**EXERCISE**
If any record holds an image, omit the image and print the rest exactly.

**DATA SUPPLIED**
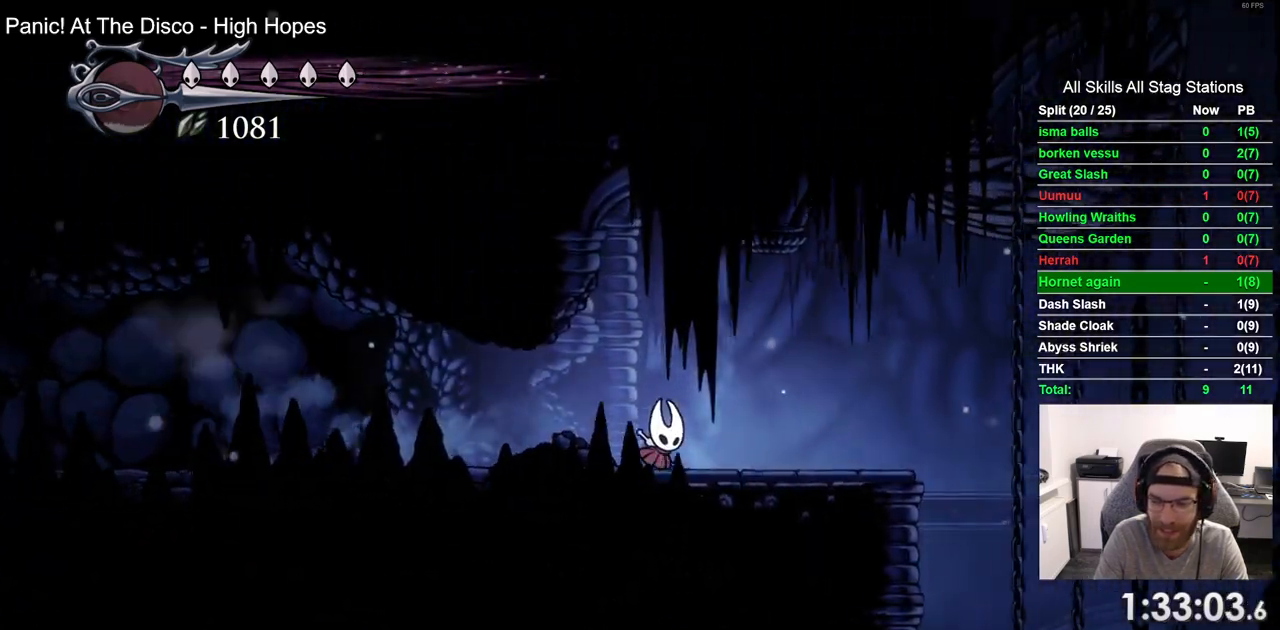
{"dt_ms": 500, "buttons": ["DPAD_RIGHT"], "left_stick": "center", "right_stick": "center", "events": [[183, "R2", "down"], [367, "R2", "up"]]}
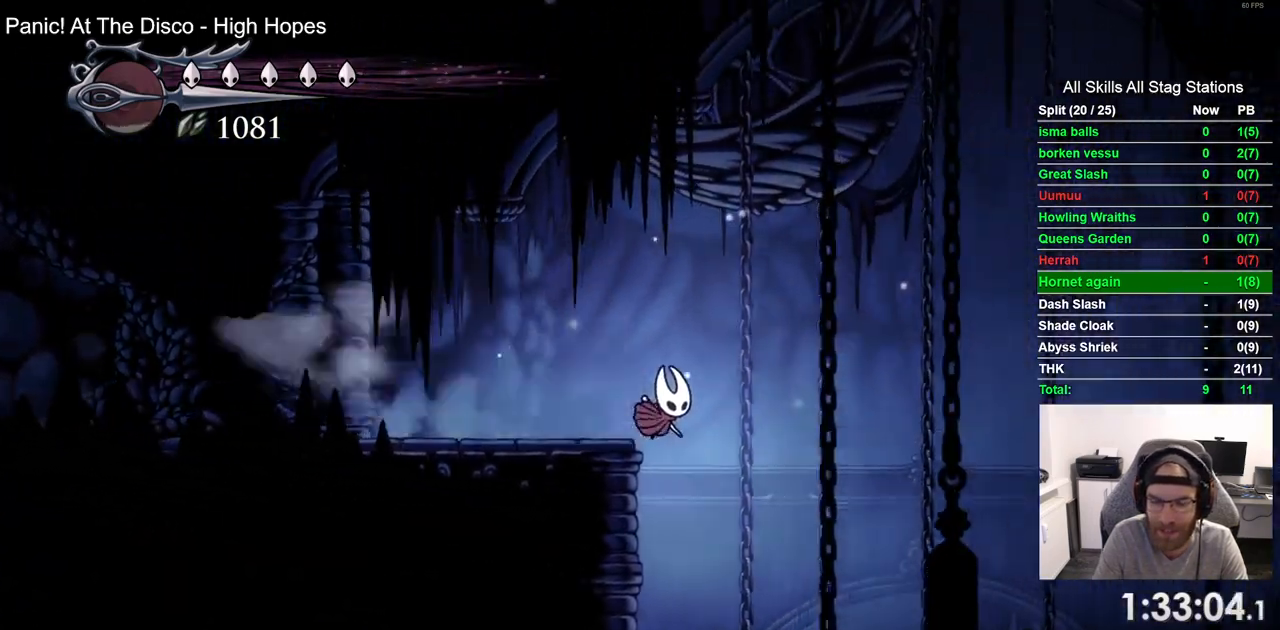
{"dt_ms": 500, "buttons": [], "left_stick": "center", "right_stick": "center", "events": [[67, "DPAD_RIGHT", "up"], [317, "DPAD_LEFT", "down"], [400, "DPAD_LEFT", "up"]]}
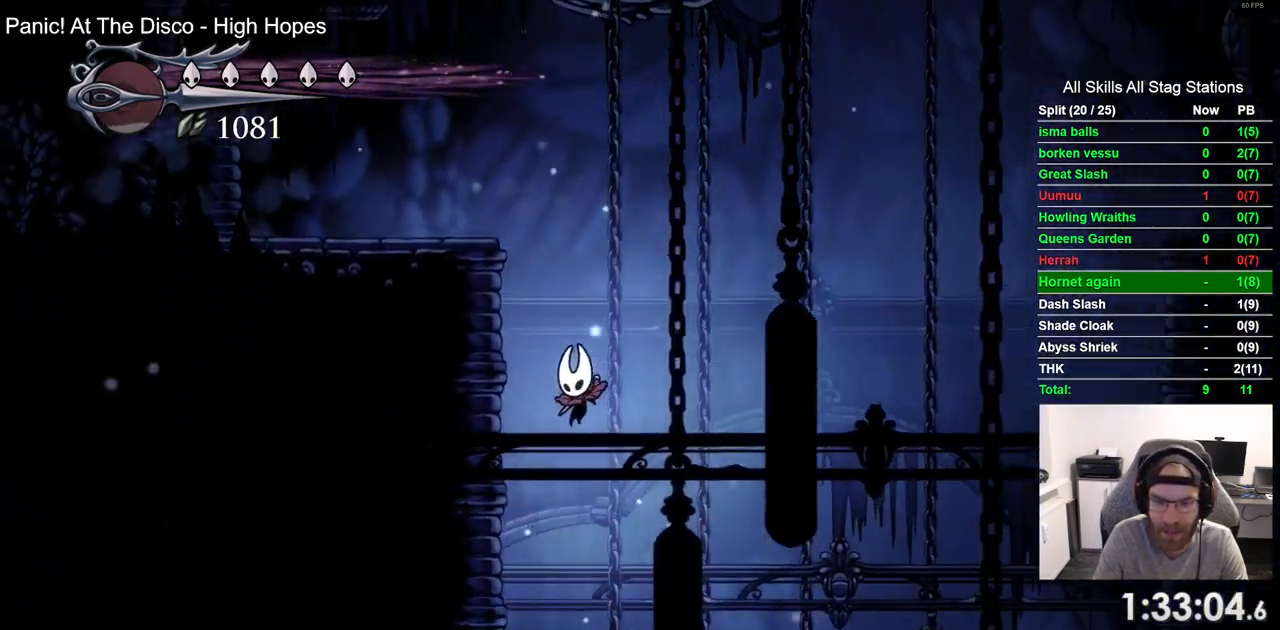
{"dt_ms": 500, "buttons": [], "left_stick": "center", "right_stick": "center", "events": [[333, "DPAD_LEFT", "down"], [383, "DPAD_LEFT", "up"]]}
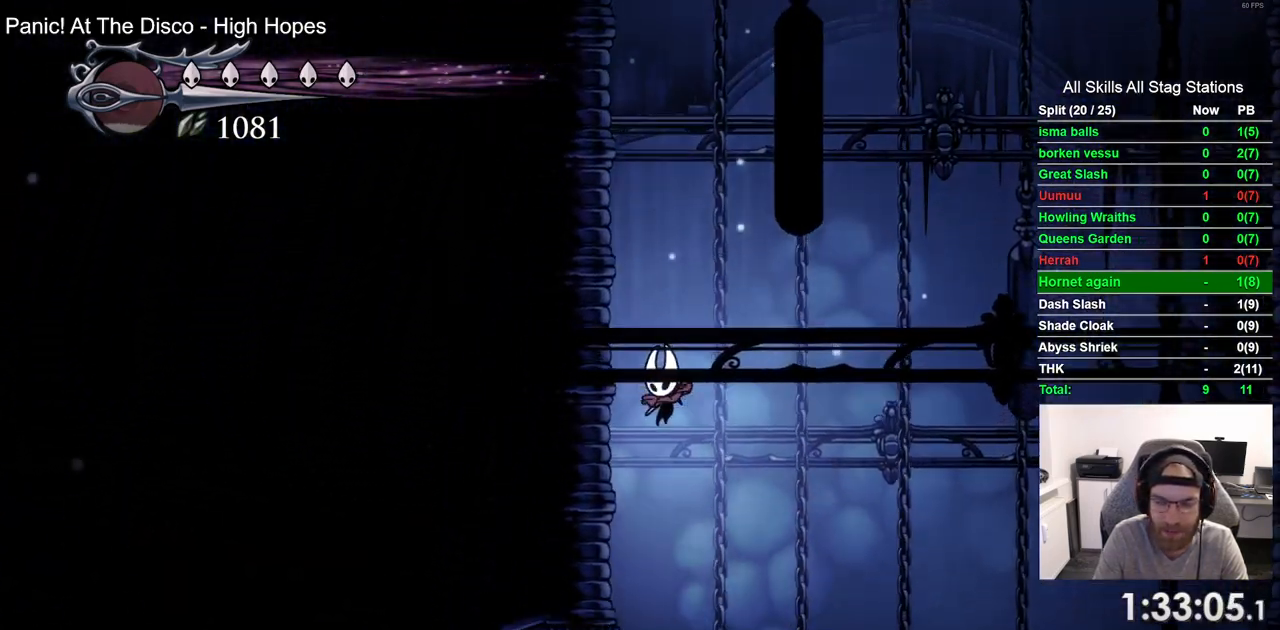
{"dt_ms": 500, "buttons": [], "left_stick": "center", "right_stick": "center", "events": []}
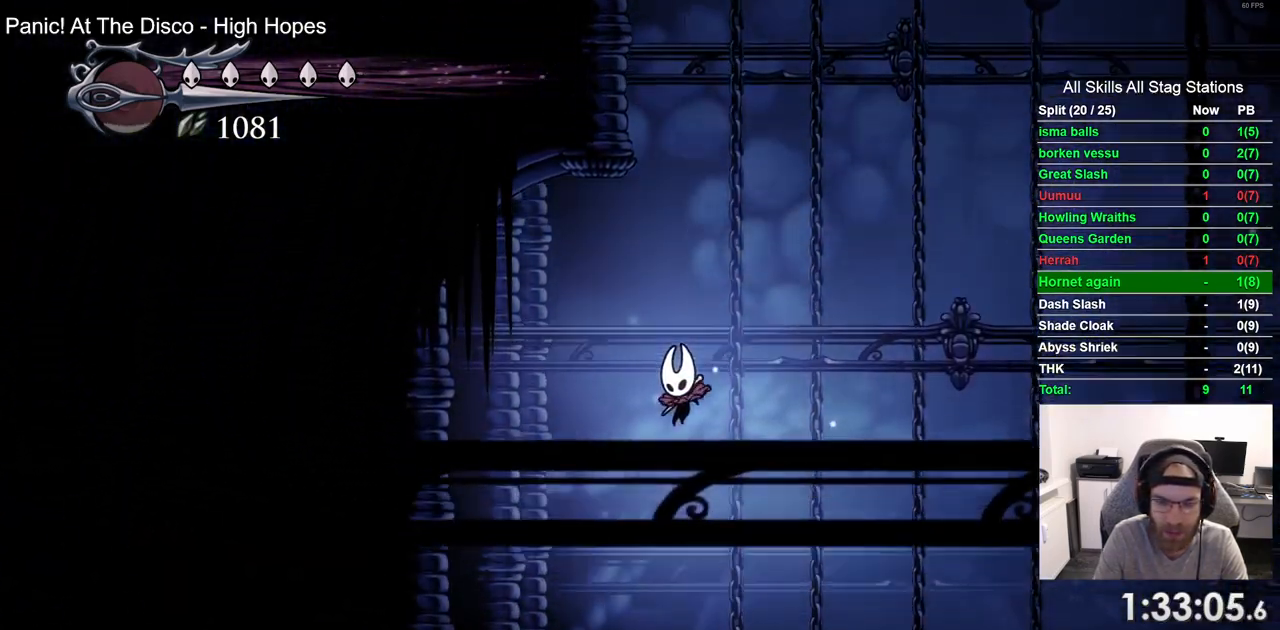
{"dt_ms": 500, "buttons": [], "left_stick": "center", "right_stick": "center", "events": []}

**RESULT OF THE TASK**
{"dt_ms": 500, "buttons": ["DPAD_RIGHT"], "left_stick": "center", "right_stick": "center", "events": [[183, "R2", "down"], [367, "R2", "up"]]}
{"dt_ms": 500, "buttons": [], "left_stick": "center", "right_stick": "center", "events": [[67, "DPAD_RIGHT", "up"], [317, "DPAD_LEFT", "down"], [400, "DPAD_LEFT", "up"]]}
{"dt_ms": 500, "buttons": [], "left_stick": "center", "right_stick": "center", "events": [[333, "DPAD_LEFT", "down"], [383, "DPAD_LEFT", "up"]]}
{"dt_ms": 500, "buttons": [], "left_stick": "center", "right_stick": "center", "events": []}
{"dt_ms": 500, "buttons": [], "left_stick": "center", "right_stick": "center", "events": []}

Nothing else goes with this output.